- Passage to read:
%%

GRAND RAPIDS — When Priority Health decided to reshape its customer service arm, the company looked to the Disney Institute for advice.
With health care reform spurring some of the service changes, Priority worked with Progressive AE architects to merge its call centers with the hope of better managing the customer experience.
Using some of the strategies learned over the weeklong professional development trip to Disney, the Priority team took a look at how it could reorganize, rebrand and improve its structure.
Kim Suarez, VP of medical operations and medical experience for Priority, said the company took a few pages from the Disney playbook in thinking about how to change the culture of Priority. However, after seeing the kind of investment, or lack there of, in what Disney calls its “back stage” operations, the Priority group thought it best to diverge from the model.
Suarez said the 19,000-square-foot call center, which handles roughly 5,000 calls a day, is the “backbone” of the Priority organization, and making the investment to improve its function was a necessary departure from the Disney paradigm.
“As we began to think about how to transform the culture around experience, one way was around a consolidated call center,” she said. “The concept is looking to a single touch point for customers, with no transfers.”

%%

- Record set:
%%

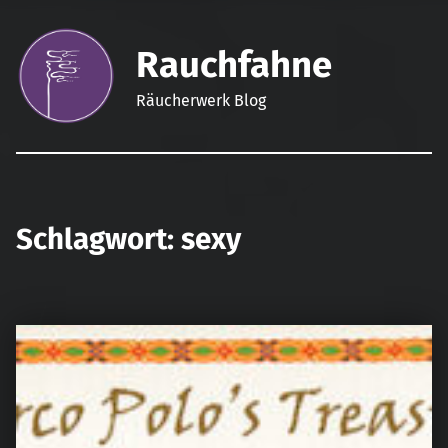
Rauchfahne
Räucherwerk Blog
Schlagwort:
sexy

%%
%%

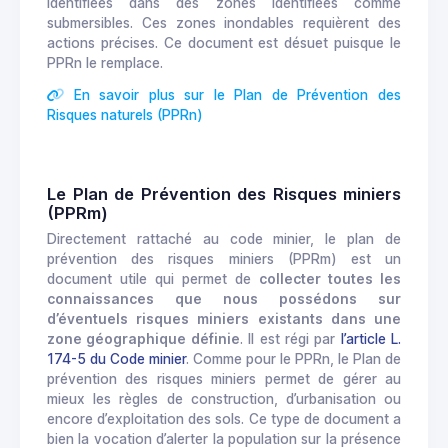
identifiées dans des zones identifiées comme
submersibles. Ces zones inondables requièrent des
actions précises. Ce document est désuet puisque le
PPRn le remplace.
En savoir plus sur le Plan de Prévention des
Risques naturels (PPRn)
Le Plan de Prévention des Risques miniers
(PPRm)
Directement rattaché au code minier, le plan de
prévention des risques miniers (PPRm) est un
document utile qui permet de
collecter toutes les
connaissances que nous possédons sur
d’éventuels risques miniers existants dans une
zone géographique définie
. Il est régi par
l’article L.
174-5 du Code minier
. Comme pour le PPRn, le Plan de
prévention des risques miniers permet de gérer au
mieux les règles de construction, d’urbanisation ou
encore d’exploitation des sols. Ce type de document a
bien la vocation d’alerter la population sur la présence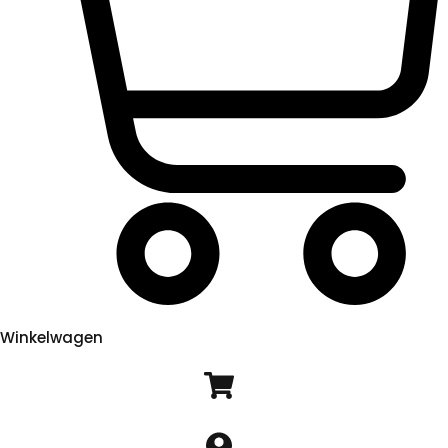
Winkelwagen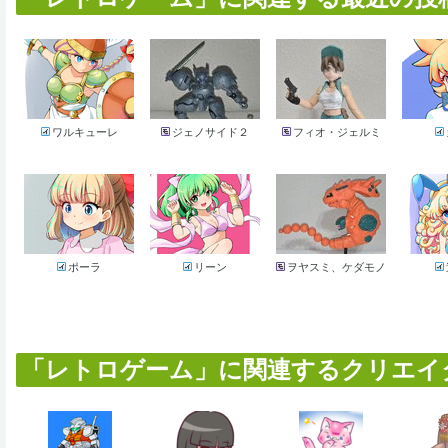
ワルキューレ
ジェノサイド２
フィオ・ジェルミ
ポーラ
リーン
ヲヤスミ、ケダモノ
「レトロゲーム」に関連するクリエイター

%%

- Tasks to carry out:
1) Write out the part of the Priority Health article starting at "With health care" and ending at "improve its structure.".
2) According to the Priority Health article, how many calls does the call center handle each day?
3) Proceed with the Priority Health article from the point where it stops.

- Results for the exercise:
1)
With health care reform spurring some of the service changes, Priority worked with Progressive AE architects to merge its call centers with the hope of better managing the customer experience.
Using some of the strategies learned over the weeklong professional development trip to Disney, the Priority team took a look at how it could reorganize, rebrand and improve its structure.

2) Roughly 5,000 calls a day.

3)
With the help of Progressive AE, the team set out on a two-day design charrette to determine how the space should be reworked, what elements to include and what had to go. Suarez declined to say how much the insurance provider paid for the project.
“Part of (Priority Health’s) goal was to create an environment that became a front door or window to the company,” said Bryan Koehn, principal and director of design for Progressive AE. “Our challenge became: How do we increase density and enhance productivity?”
Through his research, Koehn, along with Senior Designer and Architect Thomas Danckaert, worked on creating an environment that emphasized the visibility between employees and supervisors and increased the available collaborative space and other areas that allow employees to easily change locations while remaining connected to customers.
Koehn said to open up the space, the cubicles that lined the outside wall were torn away, which allowed 360-degree natural light to hit around the entire room.
“Before we started, the north and south ends of the space were disjointed and had very little cross connection,” Danckaert said. “We made the core of the room a little less of a boundary.”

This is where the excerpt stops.